Mendonça sustentou que cumpriu a determinação do presidente do STF, Edson Fachin, e que a manutenção de determinados processos sob sigilo ocorreu após análise sobre investigações ainda em andamento e sobre a necessidade de preservar dados pessoais dos investigados.
De acordo com o ministro, parte dos procedimentos envolve informações protegidas, como dados bancários e fiscais obtidos a partir de medidas de quebra de sigilo. Por esse motivo, na avaliação de Mendonça, não seria possível tornar público de forma irrestrita todo o conteúdo relacionado à investigação original.

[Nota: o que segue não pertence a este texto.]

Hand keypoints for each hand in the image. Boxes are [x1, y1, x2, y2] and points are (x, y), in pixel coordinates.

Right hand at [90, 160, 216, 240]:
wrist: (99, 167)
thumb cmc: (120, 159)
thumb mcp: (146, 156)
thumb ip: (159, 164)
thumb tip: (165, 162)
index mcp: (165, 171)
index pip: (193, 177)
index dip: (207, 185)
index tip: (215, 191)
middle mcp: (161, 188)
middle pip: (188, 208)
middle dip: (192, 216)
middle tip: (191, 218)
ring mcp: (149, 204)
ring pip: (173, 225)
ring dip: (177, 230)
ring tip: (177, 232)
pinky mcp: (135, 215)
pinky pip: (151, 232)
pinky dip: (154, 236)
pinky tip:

A manifestação ocorre depois de Alexandre de Moraes acusar Mendonça de ter sido seletivo na retirada do sigilo. Em ofício encaminhado a Fachin, Moraes afirmou que 180 documentos indicados nos sistemas do Supremo não haviam sido disponibilizados e pediu a abertura integral dos procedimentos vinculados à PET 15.556.
A Procuradoria-Geral da República (PGR) também questionou a extensão do material liberado.